Lassen Sie uns abschließend über das Motto "Adopt, don't shop" sprechen: Welche Rolle spielt der Tierschutz, wenn es darum geht, einen Hund in sein Leben zu holen?
Ich bin ein absoluter Fan von Tierschutzhunden. Ehrlicherweise muss ich sagen, dass ich es erst geworden bin. Lange Zeit war ich im Rahmen meiner Arbeit mit Hunden vorrangig mit Zuchttieren in Kontakt. Insofern fehlten mir die Berührungspunkte mit Hunden aus dem Tierschutz. Tierschutzhunde zeigen sehr viel Kompetenz im sozialen Bereich und ich finde es ganz wunderbar, wenn Familien sich mit fast erwachsenen oder erwachsenen Hunden austauschen. Wenn diese Auseinandersetzung dann noch über eine seriöse Tierschutzorganisation stattfindet, kann ich nur meine absolute Empfehlung aussprechen.

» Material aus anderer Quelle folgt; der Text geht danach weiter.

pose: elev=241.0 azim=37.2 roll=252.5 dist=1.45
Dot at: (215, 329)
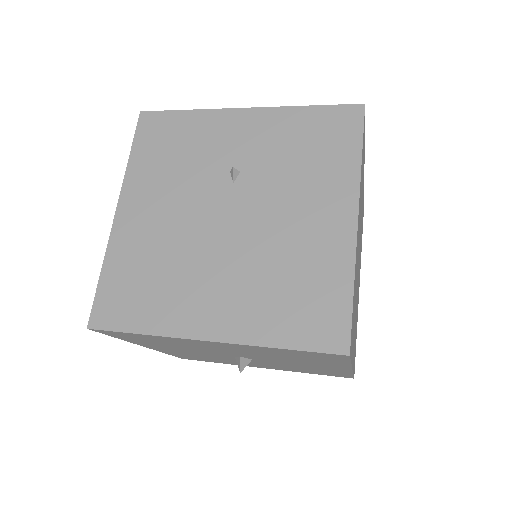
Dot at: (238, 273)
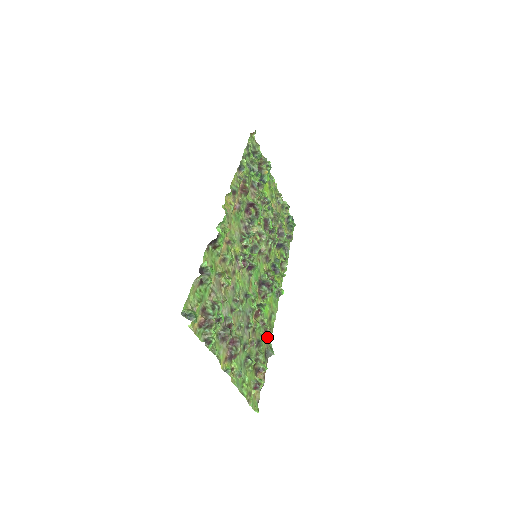
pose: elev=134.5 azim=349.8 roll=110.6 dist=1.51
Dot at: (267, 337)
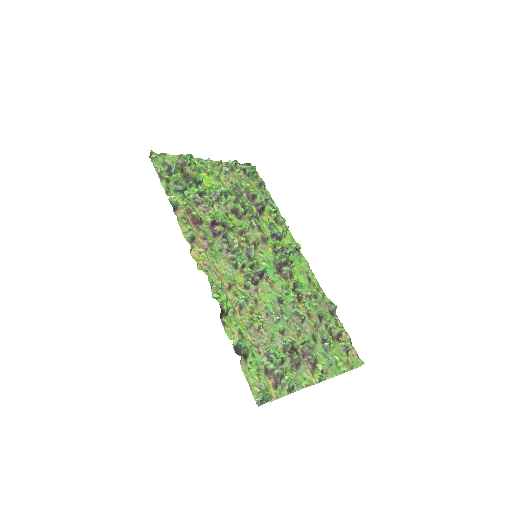
Dot at: (321, 300)
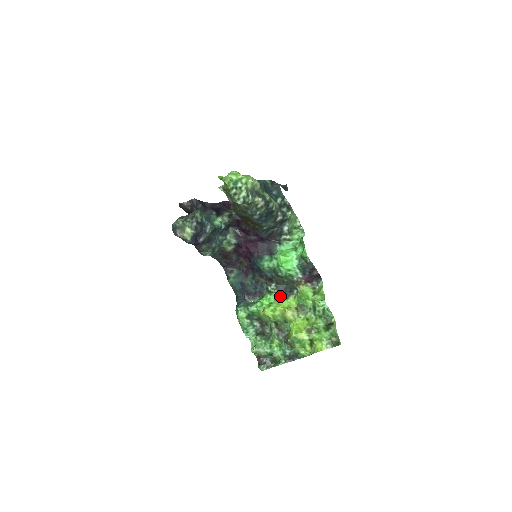
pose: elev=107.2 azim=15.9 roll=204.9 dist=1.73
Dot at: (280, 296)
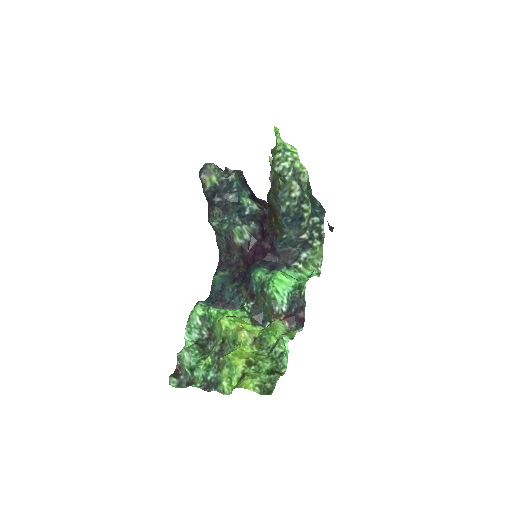
Dot at: (249, 318)
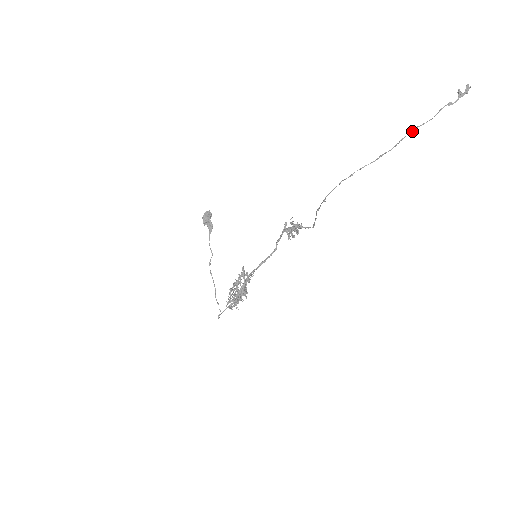
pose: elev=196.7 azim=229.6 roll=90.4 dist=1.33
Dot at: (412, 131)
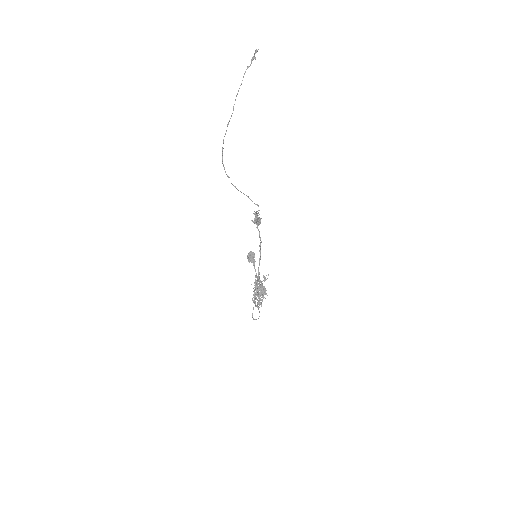
Dot at: occluded
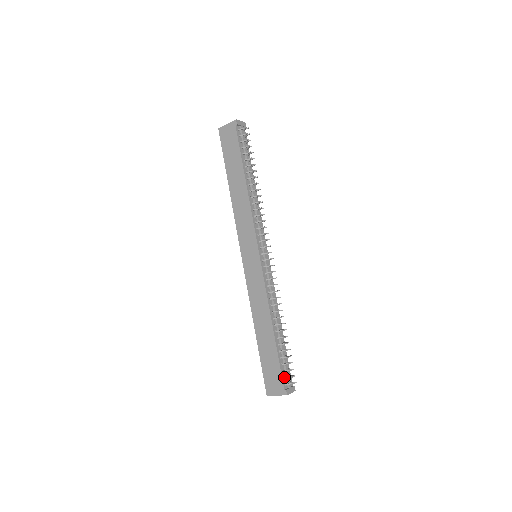
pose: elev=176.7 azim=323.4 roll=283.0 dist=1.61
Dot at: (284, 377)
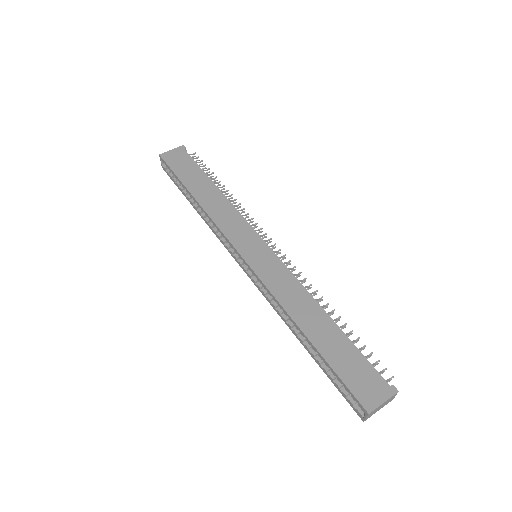
Dot at: (377, 372)
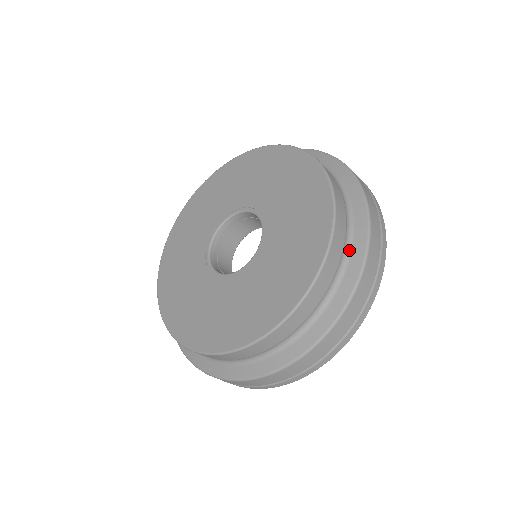
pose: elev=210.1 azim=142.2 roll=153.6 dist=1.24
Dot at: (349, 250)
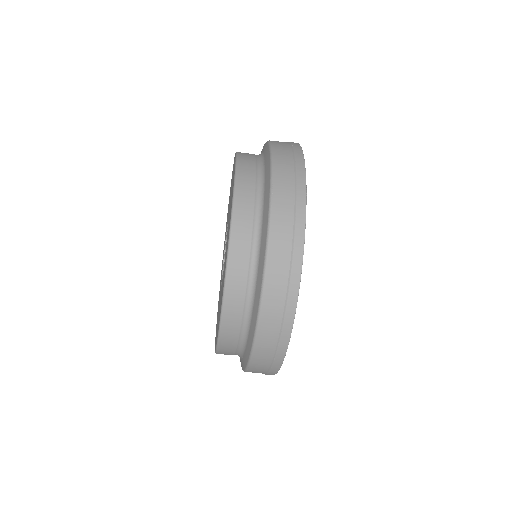
Dot at: (263, 163)
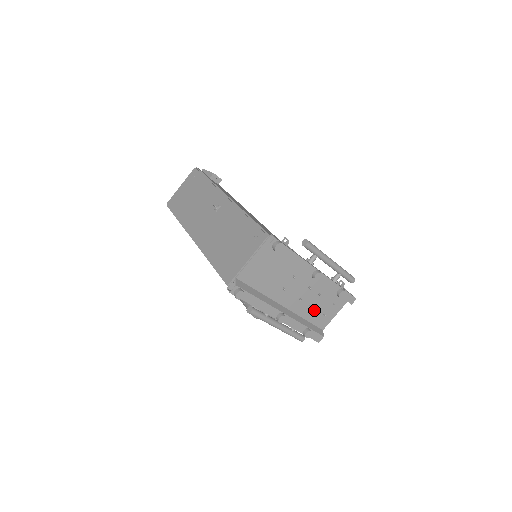
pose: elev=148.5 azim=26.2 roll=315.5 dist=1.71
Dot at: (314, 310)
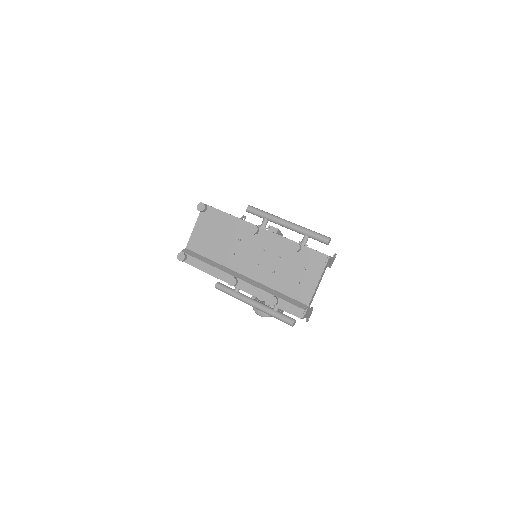
Dot at: (283, 278)
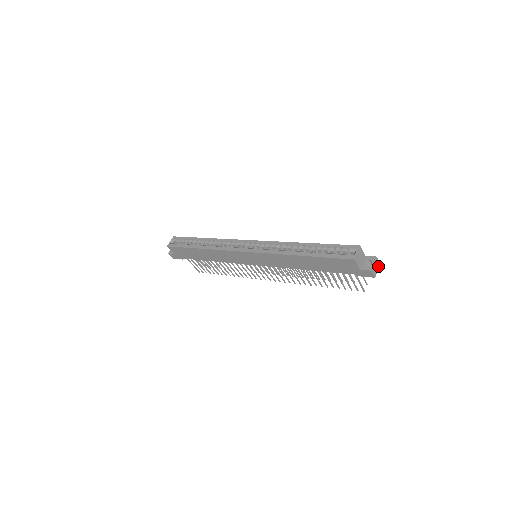
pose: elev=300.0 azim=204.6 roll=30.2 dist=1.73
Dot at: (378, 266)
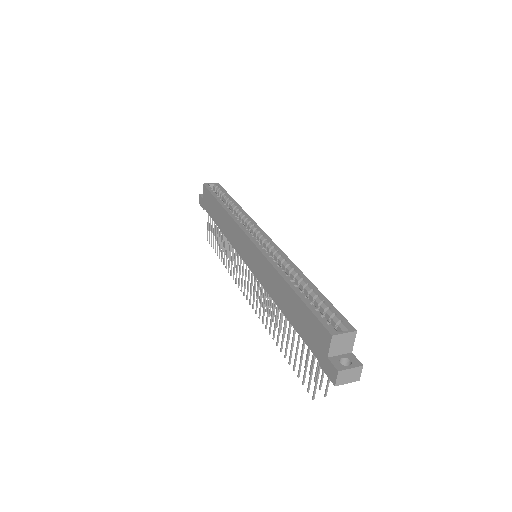
Dot at: (354, 379)
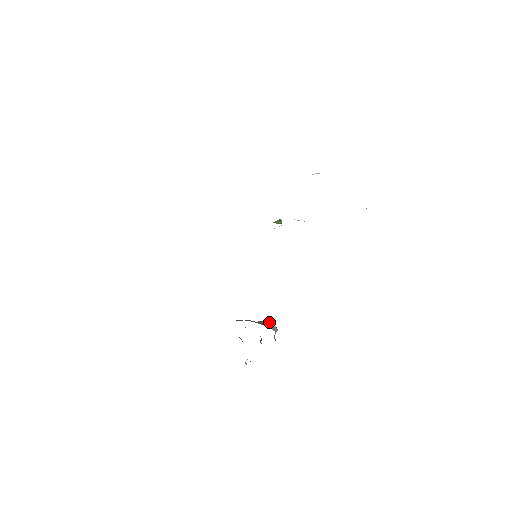
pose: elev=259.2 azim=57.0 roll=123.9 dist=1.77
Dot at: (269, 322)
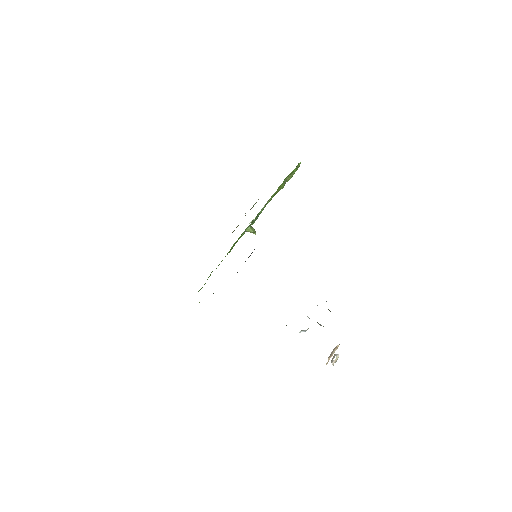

Insofern rate ich dazu, die Zucht zu minimieren und runterzufahren und sich vielmehr im Tierschutz nach dem perfekten Hund umzusehen. Ehrlicherweise muss man hier auch auf die Schattenseite des Tierschutzes blicken, weil wir hier teils von extrem hohen Schutzgebühren für Tiere aus dem Ausland sprechen. Nichtsdestotrotz: Aus menschlicher Sicht empfehle ich den Tierschutzhund. Es gibt so tolle und herzerwärmende Hunde, die so sozial kompetent sind, dass man mit Blick auf den Status auch mal Fünfe gerade sein lassen kann (lacht). Diese Tiere sind auf genetischer und epigenetischer Ebene so toll generiert, dass da keine Rassezucht herankommt.
Über die Gesprächspartnerin
- Nicole Brinkmann ist seit über 18 Jahren Hundetrainerin. Zudem ist sie als Resilienztrainerin für Menschen, Hundepsychotherapeutin, Pferdewirtin und Schafzüchterin tätig. Sie liebt das Training mit ihren Aussies als Hütehund an Schafen, als Reitbegleithund an ihren Pferden und als Begleiter im Alltag. Unter anderem nimmt sie seit 2005 an internationalen Hüte-Wettkämpfen im ASCA® (Australian Shepherd Club of America) teil. Besonders Menschen mit Problemhunden finden bei ihr eine gute Hilfestellung. Sie lebt mit ihrer Familie in der Nähe von Düsseldorf.